The phrase “thinking ahead” is often misused in poker; we are not simply thinking ahead to some abstract, mysterious outcome. We are, however, categorizing potential actions that our opponents may make and planning on how to counteract each one. In today’s hand, I’ll be forced to think a few steps ahead, but my thinking can be logically followed.
I’m on The Button (TB) holding Ah-Jh with $25,000 in chips. The blinds are $250/$500 so I have 50 big blinds, a large stack according to The Poker Model. I’ll observe previous action before making my move.
Under The Gun (UTG) raises to $1,000 and the action folds to me. Ah-Jh is a call behind hand according to The Poker Model, a hand in which I will call one raise as long as I have over 20 big blinds in my stack. I make the call and both The Small Blind (TSB) and The Big Blind (TBB) fold. The hand moves to The Flop.

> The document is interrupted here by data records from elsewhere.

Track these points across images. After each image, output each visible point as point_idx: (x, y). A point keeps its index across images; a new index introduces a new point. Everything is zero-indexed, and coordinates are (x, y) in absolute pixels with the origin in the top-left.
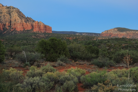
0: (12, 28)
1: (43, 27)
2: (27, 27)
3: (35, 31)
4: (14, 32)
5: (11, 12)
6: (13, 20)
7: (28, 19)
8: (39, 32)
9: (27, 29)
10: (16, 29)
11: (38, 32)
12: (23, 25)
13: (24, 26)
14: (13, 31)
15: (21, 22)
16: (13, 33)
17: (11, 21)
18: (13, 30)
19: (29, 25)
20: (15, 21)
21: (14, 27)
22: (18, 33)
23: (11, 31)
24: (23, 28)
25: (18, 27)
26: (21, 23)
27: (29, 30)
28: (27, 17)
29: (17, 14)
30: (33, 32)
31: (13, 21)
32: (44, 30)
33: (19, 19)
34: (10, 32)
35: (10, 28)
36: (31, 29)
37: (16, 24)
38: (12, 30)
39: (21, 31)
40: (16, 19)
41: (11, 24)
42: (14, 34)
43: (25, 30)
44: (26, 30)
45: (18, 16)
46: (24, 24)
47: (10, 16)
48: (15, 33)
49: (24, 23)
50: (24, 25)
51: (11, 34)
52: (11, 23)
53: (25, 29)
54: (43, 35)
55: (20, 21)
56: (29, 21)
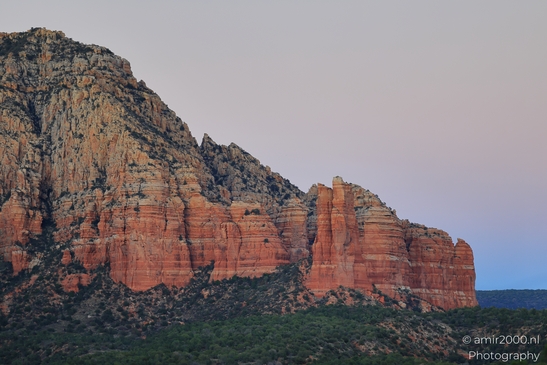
0: (65, 260)
1: (383, 243)
2: (232, 244)
3: (319, 290)
4: (92, 301)
5: (46, 96)
6: (70, 170)
7: (222, 167)
8: (360, 297)
9: (230, 273)
10: (117, 274)
11: (350, 302)
12: (185, 232)
13: (196, 242)
14: (84, 291)
15: (167, 193)
16: (86, 313)
17: (46, 188)
18: (86, 279)
19: (249, 224)
20: (100, 183)
21: (93, 250)
22: (141, 313)
23: (59, 290)
24: (185, 262)
25: (142, 246)
26: (163, 211)
27: (253, 283)
28: (207, 139)
29: (112, 112)
30: (300, 298)
31: (72, 187)
32: (399, 279)
33: (144, 159)
34: (57, 300)
35: (48, 261)
36: (271, 270)
37: (118, 222)
38: (70, 282)
39: (166, 292)
40: (114, 162)
41: (48, 223)
42: (98, 323)
43: (206, 286)
44: (223, 284)
45: (135, 135)
46: (195, 221)
47: (37, 130)
48: (109, 317)
49: (197, 201)
50: (195, 231)
51: (70, 329)
52: (50, 210)
53: (217, 274)
54: (441, 331)
55: (154, 186)
56: (238, 183)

The Flop comes Ks-2c-Jc and my opponent checks. I must qualify my hand as good, bad, or mediocre. I have flopped second pair which qualifies as mediocre according to The Poker Model. With mediocre hands I’m not sure if I have the best hand and want to get to The River cheaply to find out. For this reason, I’ll check behind. The hand moves to The Turn.
The Turn is the Four of Spades and my opponent bets $1,500. This is a medium bet according to The Poker Model because it is between ⅓-⅔ of the pot. A medium bet can be made with a wide range of hands and I will continue to execute on my play as normal. A larger bet may induce a fold from me with a mediocre hand in this spot. Against this bet, I cannot fold my mediocre hand because there is still a chance that it is the best hand. If I call the bet of $1,500, then I am leaving myself vulnerable to a river bet that has momentum. The bet has momentum because he made a turn bet first and then would be following with a river bet. The effect of this momentum bet is that the pot becomes too large to manage and I may even have to go under the 20 big blind mark to call. This is usually done with a good hand or with a complete bluff. I do not want to be put in this uncertain position.

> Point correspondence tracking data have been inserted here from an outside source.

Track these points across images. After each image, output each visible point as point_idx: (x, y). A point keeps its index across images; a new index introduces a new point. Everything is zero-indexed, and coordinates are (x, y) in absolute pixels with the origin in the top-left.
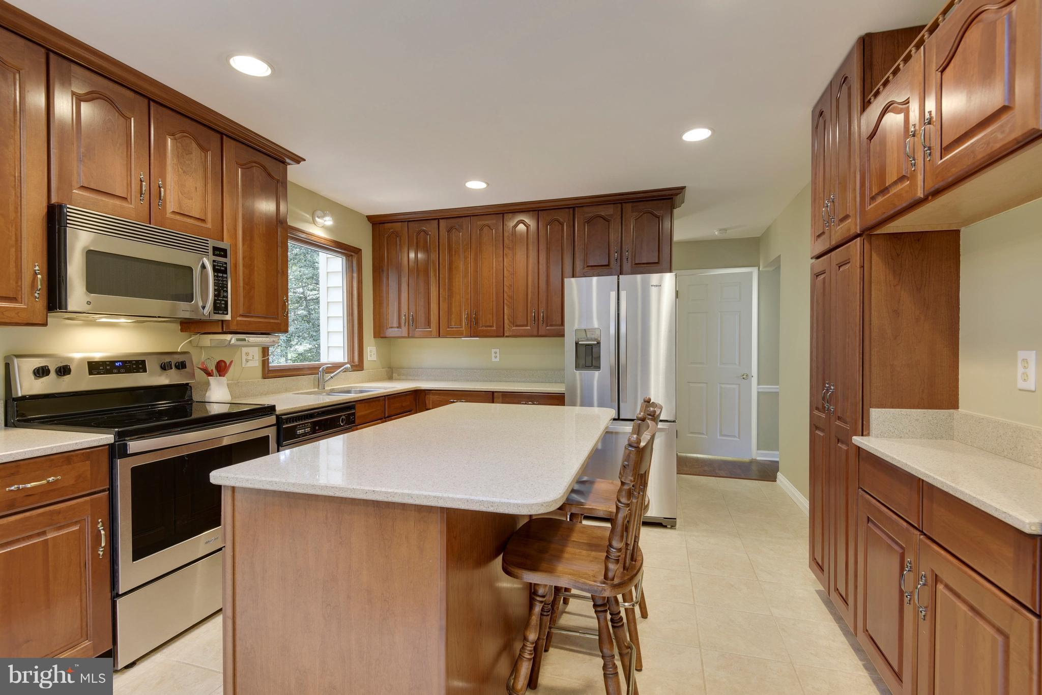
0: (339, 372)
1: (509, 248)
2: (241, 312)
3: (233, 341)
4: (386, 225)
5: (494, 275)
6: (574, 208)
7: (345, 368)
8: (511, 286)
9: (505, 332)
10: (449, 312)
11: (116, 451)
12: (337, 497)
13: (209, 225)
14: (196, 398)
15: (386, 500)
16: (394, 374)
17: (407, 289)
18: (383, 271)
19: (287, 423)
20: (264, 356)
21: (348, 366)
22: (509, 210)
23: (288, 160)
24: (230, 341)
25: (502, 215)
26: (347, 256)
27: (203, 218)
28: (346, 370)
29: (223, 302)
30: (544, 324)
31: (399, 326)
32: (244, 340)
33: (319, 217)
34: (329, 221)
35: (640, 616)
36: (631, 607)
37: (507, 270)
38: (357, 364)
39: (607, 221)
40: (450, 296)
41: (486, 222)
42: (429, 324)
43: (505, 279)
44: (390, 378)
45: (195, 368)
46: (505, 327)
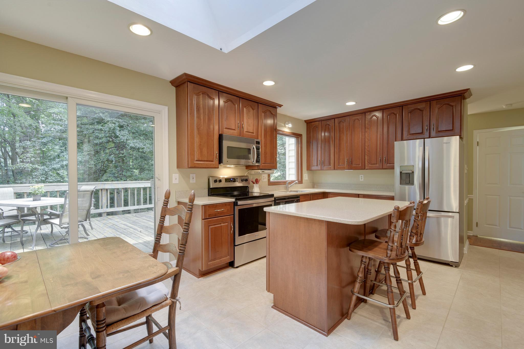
0: (293, 184)
1: (368, 129)
2: (263, 162)
3: (261, 172)
4: (312, 123)
5: (360, 141)
6: (402, 106)
7: (296, 182)
8: (369, 146)
9: (366, 167)
10: (339, 159)
11: (235, 204)
12: (296, 216)
13: (254, 134)
14: (250, 191)
15: (309, 218)
16: (315, 186)
17: (320, 149)
18: (311, 142)
19: (277, 201)
20: (269, 177)
21: (297, 181)
22: (369, 111)
23: (277, 107)
24: (260, 172)
25: (364, 113)
26: (297, 138)
27: (253, 132)
28: (296, 183)
29: (258, 159)
30: (386, 163)
31: (317, 165)
32: (264, 172)
33: (287, 124)
34: (290, 125)
35: (422, 294)
36: (411, 283)
37: (367, 138)
38: (300, 181)
39: (422, 111)
40: (340, 151)
41: (357, 118)
42: (330, 165)
43: (366, 143)
44: (313, 187)
45: (250, 181)
46: (366, 165)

I choose to make a Turn Blocker Bet to slow him down. A Turn Blocker bet is a minimum raise in this spot. The bet will either force him to fold, call, or raise. If he folds, then I’ll win a nice pot with little risk. If he raises, then I can fold, assuming he has me beat and losing a small amount. If he calls, then I have taken away his ability to make a momentum river bet. I make The Turn Blocker Bet of $3,000.
My opponent calls The Turn Blocker Bet and we move to The River which is the Eight of Spades. Unexpectedly, he makes a $12,000 bet which is huge (over ⅔ pot) This bet is a red flag because it’s very large and out of character; it implies that The River card improved his hand tremendously. I’ll always fold if someone bets the river after my turn blocker bet, but a bet this size makes the fold even easier. I must treat this river bet as if he had raised my Turn Blocker Bet.
Keep in mind that I still got the information I needed to fold on The River and lost minimal chips to get this information. I had to think ahead and know that even an unconventional bet on The River had a similar meaning to a raise on the Turn. I had to wheel and deal to save some money.